Transition from a 4-Star System to a 5-Star System: We are currently evaluating the possibility of transitioning from our present 4-star rating system to a standardized 5-star system. We would greatly appreciate your professional opinion regarding the potential benefits of this transition, as well as any concerns you may have regarding the use of a simple extrapolation method for converting legacy ratings to the new 5-star system.

We appreciate your time and expertise in providing feedback on these specific points outlined in the RFC. Your insights will play a significant role in shaping our decision-making process.

yvesriel · June 5, 2023, 6:27pm

Hi @ChoppaAditya ,

Thanks for the proposition. I always found strange the 4 rating compared to the standard 5 so the change would be welcome for me.

However, I have a few concerns.

Since Server and DC are essentially the same app, the rating from server should be incorporated into the DC rating. Some apps have a long presence on the marketplace and getting rid of the Server rating would not make justice to the apps.
I’m against Recency Bias. You see, even if we provide exceptional service to customers and ask them to rate the apps, 99% of people will not do it. This is even exacerbated when the customer is a large one. Employees don’t have the right to speak on behalf of their employers so they simply don’t give reviews. However, a customer that feels he was not properly served, will immediately jump and leave a somewhat negative review. So, it takes a long long time to grow positive reviews and Recency Bias will simply bring that down. So, I’m completely against it.
I don’t have a big opinion on the transition. As long as it’s fair, everybody will be on the same boat anyway.

Thanks,

Yves

scott.dudley · June 5, 2023, 6:50pm

When using separate ratings per hosting method, Atlassian needs to consider that the Marketplace has a default landing page for each app that may differ from what the customer is actually looking for. For example, I could land on the page for the Xyz Widget, showing the Cloud default, when I am in fact looking for the DC version. If the cloud version is 1-star but the DC is 5-star, I might not get around to clicking on the dropdown because it looks like a bad app overall. Perhaps consider showing all of the applicable ratings, regardless of the specific hosting page being shown.

Ditto for search results. In this scenario, there seem to be a few possible solutions: (a) show context-sensitive ratings in the search results if the user is, say, performing a DC-only search; (b) calculate an overall average for all hosting types and display that (if no context clues are present); or (c) display all ratings within the search tile.

Also, in addition to separating the star ratings, what is planned for the existing written reviews, or for future written reviews? It seems that previously-written reviews get allocated somewhat randomly to server, DC and cloud hostings, even if said reviews were written long before the existence of that deployment method.

Has Atlassian considered how to integrate the ratings process with earlier customer-installed versions of the UPM that support in-app rating? Since nothing forces the customer to upgrade UPM, I trust that the relevant APIs will handle the necessary star-rating conversion from old UPM instances that are still using 1-4 stars?

nick · June 5, 2023, 11:36pm

Can we please have a way to deep link a user to the ‘leave a review’ functionality, as it is hard to navigate there today.

Chris_at_DigitalRose · June 6, 2023, 4:15am

I appreciate the effort to improve the rating system. A couple of thoughts…

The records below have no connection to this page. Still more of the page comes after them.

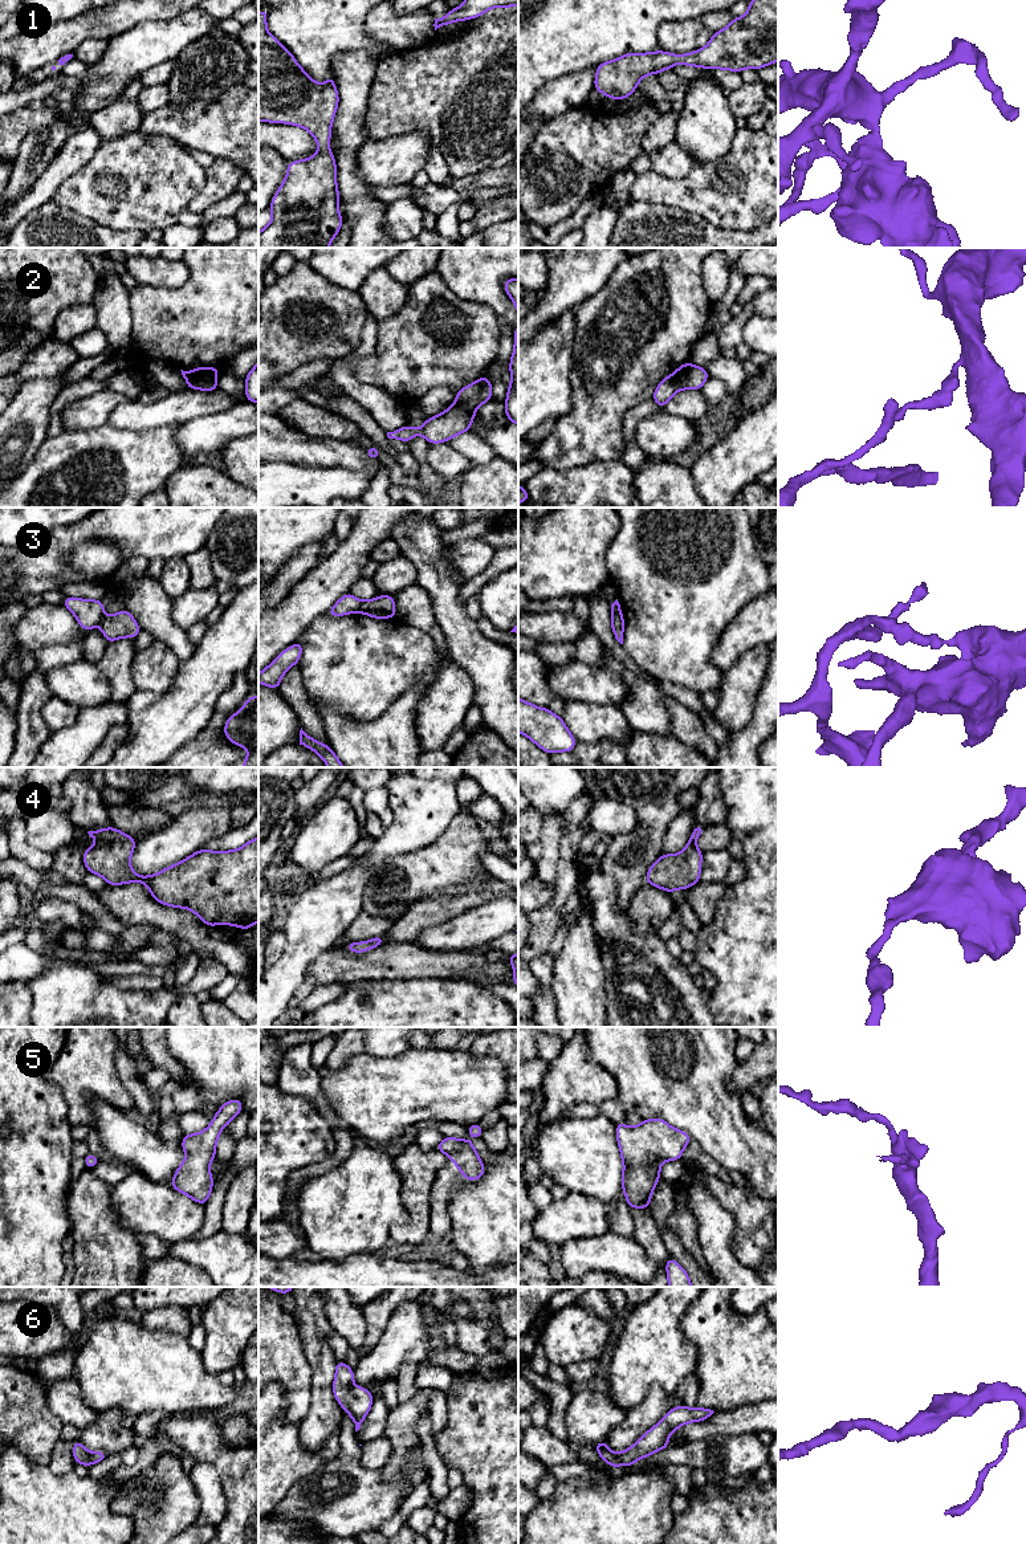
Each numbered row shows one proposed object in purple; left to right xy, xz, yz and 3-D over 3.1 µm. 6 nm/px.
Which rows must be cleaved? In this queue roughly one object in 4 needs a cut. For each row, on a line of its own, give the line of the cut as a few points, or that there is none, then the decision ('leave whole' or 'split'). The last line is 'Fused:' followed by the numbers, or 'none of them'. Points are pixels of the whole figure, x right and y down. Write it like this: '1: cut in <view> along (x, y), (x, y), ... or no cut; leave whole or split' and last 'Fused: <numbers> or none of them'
1: no cut; leave whole
2: cut in xz along (455, 402), (473, 412); split
3: cut in xz along (362, 601), (358, 611); split
4: no cut; leave whole
5: no cut; leave whole
6: no cut; leave whole
Fused: 2, 3

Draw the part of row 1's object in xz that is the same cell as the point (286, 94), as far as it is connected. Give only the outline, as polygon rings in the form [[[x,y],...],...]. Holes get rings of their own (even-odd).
[[[262,8],[258,13],[258,121],[288,123],[306,129],[317,140],[318,151],[309,159],[288,162],[288,174],[270,201],[272,221],[258,232],[258,248],[329,248],[343,224],[338,213],[339,192],[337,187],[337,164],[327,147],[331,137],[331,123],[337,113],[339,95],[334,76],[321,85],[298,65],[293,54],[266,29],[266,15]]]

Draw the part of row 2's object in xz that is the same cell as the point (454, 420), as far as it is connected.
[[[455,403],[443,414],[428,417],[420,428],[403,425],[396,431],[387,432],[387,437],[408,443],[416,435],[423,435],[429,444],[445,443],[459,433],[469,432],[473,420],[475,412]]]

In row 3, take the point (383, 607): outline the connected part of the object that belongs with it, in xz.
[[[379,595],[371,600],[362,600],[359,612],[374,619],[396,618],[395,599],[392,595]]]

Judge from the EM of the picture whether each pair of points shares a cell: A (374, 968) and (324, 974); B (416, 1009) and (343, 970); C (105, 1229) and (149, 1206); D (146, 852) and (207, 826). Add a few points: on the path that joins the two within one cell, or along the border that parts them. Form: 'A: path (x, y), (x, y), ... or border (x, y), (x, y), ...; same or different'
A: path (362, 968), (336, 968); same
B: border (394, 980), (357, 980), (349, 984); different
C: border (110, 1192), (117, 1221), (137, 1235); different
D: path (161, 850), (192, 830); same

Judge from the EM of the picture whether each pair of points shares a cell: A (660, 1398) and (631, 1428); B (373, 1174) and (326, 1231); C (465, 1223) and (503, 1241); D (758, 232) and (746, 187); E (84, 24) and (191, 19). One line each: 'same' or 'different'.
A: same
B: same
C: same
D: different
E: different

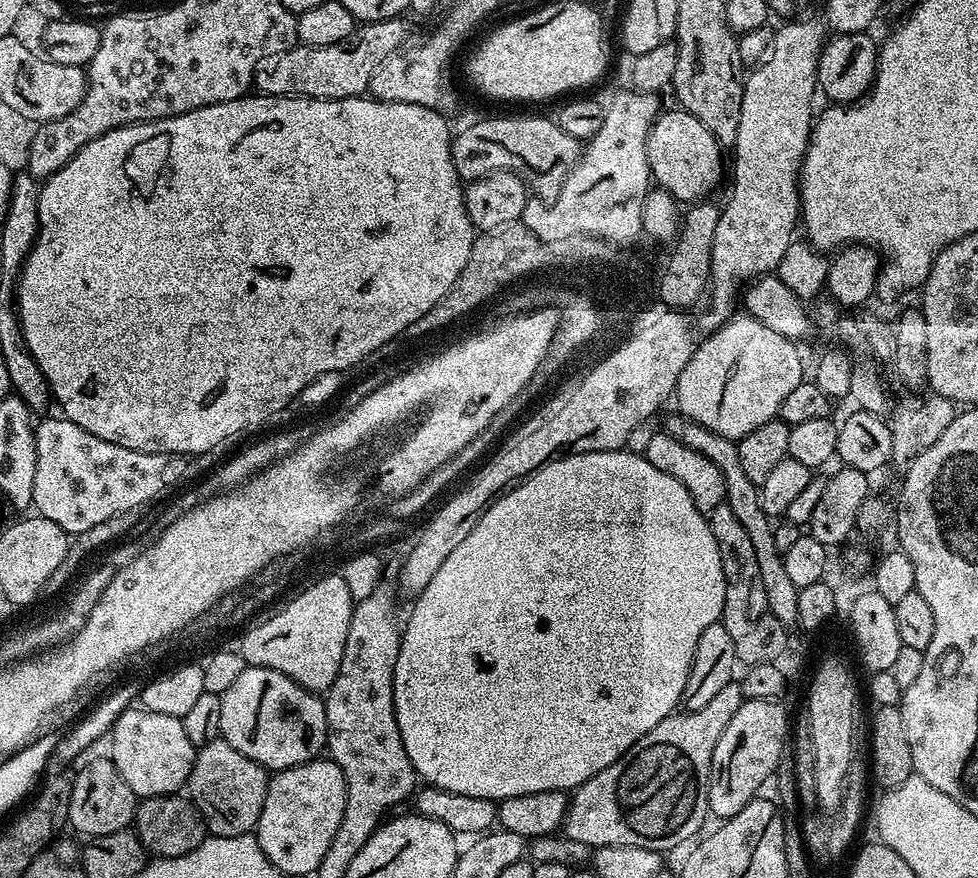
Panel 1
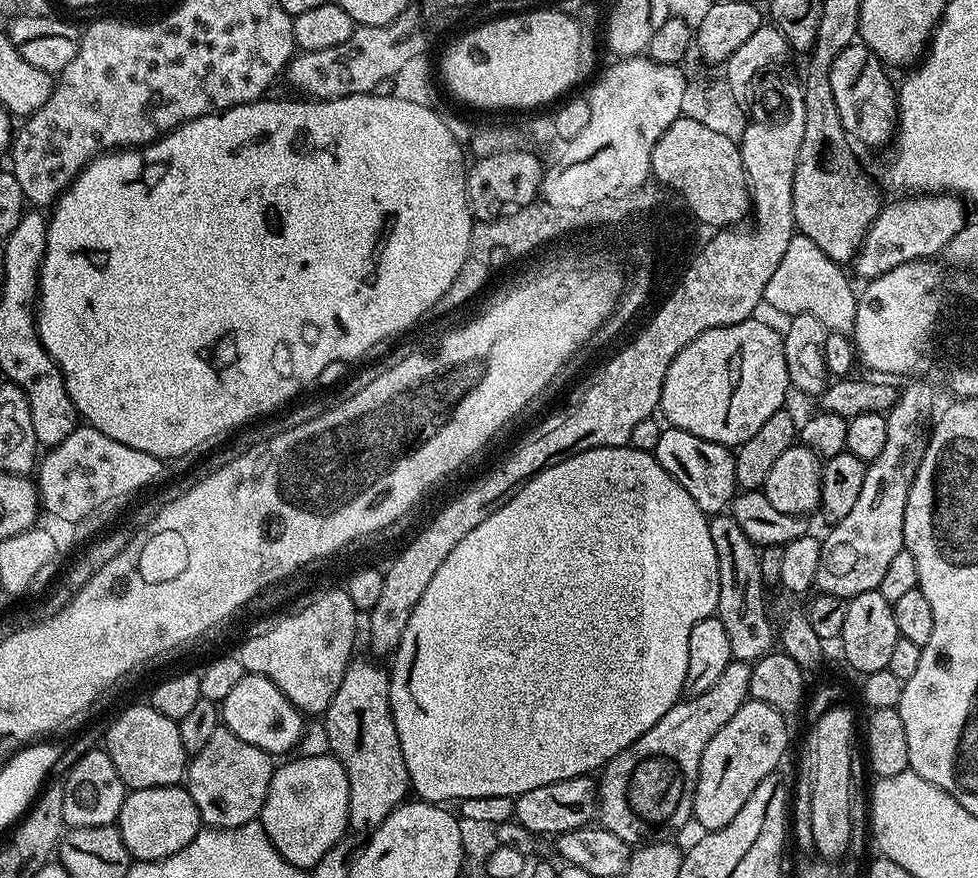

Our experience as a small vendor is that customers/users do not naturally leave app reviews. To illustrate, we have a small Confluence app that after 2 years has 301 active installs, 10,000+ total users, and yet has only a single review (from 2021).

My perception is that most of the unsolicited reviews are the customer sharing their support experience, rather than being a review of the app itself. 90% of our customers never raise a support ticket, are (presumably) satisfied with the app because they continue to use it. But those customers never write reviews.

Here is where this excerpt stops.